***** Excerto *****

No dia 18 de Julho, a Associação Portuguesa de Escritores distinguiu o poeta e ensaísta Fernando Guimarães com o Grande Prémio de Poesia Maria Amália Vaz de Carvalho. Este particular reconhecimento deve-se à obra Junto à Pedra, publicada em 2019, pela Afrontamento.

O prémio foi, por unanimidade, atribuído pelo júri, composto por Carina Infante do Carmo, José Manuel de Vasconcelos e Rita Patrício, que diz tratar-se de “uma obra de composição equilibrada e orgânica, com ressonâncias maioritariamente clássicas e uma sólida meditação de índole filosófica, fundada no diálogo com a tradição artística ocidental”, cita a agência Lusa.

A cerimónia de entrega do prémio, cujo valor monetário é de 12 500 euros, ainda não está agendada.

***** Dados fornecidos *****

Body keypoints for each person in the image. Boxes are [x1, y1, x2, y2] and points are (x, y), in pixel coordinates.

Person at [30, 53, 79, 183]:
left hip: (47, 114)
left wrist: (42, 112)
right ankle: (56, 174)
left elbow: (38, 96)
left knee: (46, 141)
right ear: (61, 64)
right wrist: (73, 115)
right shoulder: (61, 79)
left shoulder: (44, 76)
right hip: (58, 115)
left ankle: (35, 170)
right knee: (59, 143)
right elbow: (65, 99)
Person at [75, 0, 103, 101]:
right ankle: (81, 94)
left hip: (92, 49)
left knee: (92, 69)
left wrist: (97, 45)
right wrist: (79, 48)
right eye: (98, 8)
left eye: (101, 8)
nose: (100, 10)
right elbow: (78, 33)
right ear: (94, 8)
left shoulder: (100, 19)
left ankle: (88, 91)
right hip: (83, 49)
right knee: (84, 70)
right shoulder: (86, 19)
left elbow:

*****

▶ _Questões de estudo_
#1 Atualize o trecho da notícia sobre o prémio de Fernando Guimarães que começa em "No dia 18 de" e termina em "2019, pela Afrontamento.", substituindo "2019" por "2020".
#2 Dê continuidade à notícia sobre o prémio atribuído a Fernando Guimarães, prosseguindo a partir do ponto em que termina.

▶ _Respostas aos exercícios_
#1
No dia 18 de Julho, a Associação Portuguesa de Escritores distinguiu o poeta e ensaísta Fernando Guimarães com o Grande Prémio de Poesia Maria Amália Vaz de Carvalho. Este particular reconhecimento deve-se à obra Junto à Pedra, publicada em 2020, pela Afrontamento.

#2
O Grande Prémio de Poesia Maria Amália Vaz de Carvalho, instituído pela Associação Portuguesa de Escritores, com o patrocínio da Câmara Municipal de Loures, teve início em 2019, quando atribuído a Gastão Cruz. “Galardoa anualmente uma obra de poesia, em português e de autor português, publicada integralmente e em primeira edição – no ano de 2019.”

A obra de Fernando Guimarães movimenta-se entre a poesia, a ficção, o teatro e o ensaio, onde a literatura portuguesa, principalmente a do século XIX até à contemporaneidade, é pensada. O seu percurso na literatura passa pelo exercício de crítica, colaborando com revista Colóquio/Letras e no Jornal de Letras, Artes e Ideias (JL), de tradução e de investigação no Centro de Estudos do Pensamento Português da Universidade Católica Portuguesa. Trabalhou ainda com artistas plásticos, nomeadamente no que diz respeito à apresentação de catálogos de exposições.

O presente prémio não é um caso isolado. O escritor foi aplaudido com outros da APE, assim como da Associação Internacional de Críticos Literários, do PEN Clube, da Fundação Calouste Gulbenkian, da Faculdade de Letras da Universidade de Coimbra e da Universidade de Évora.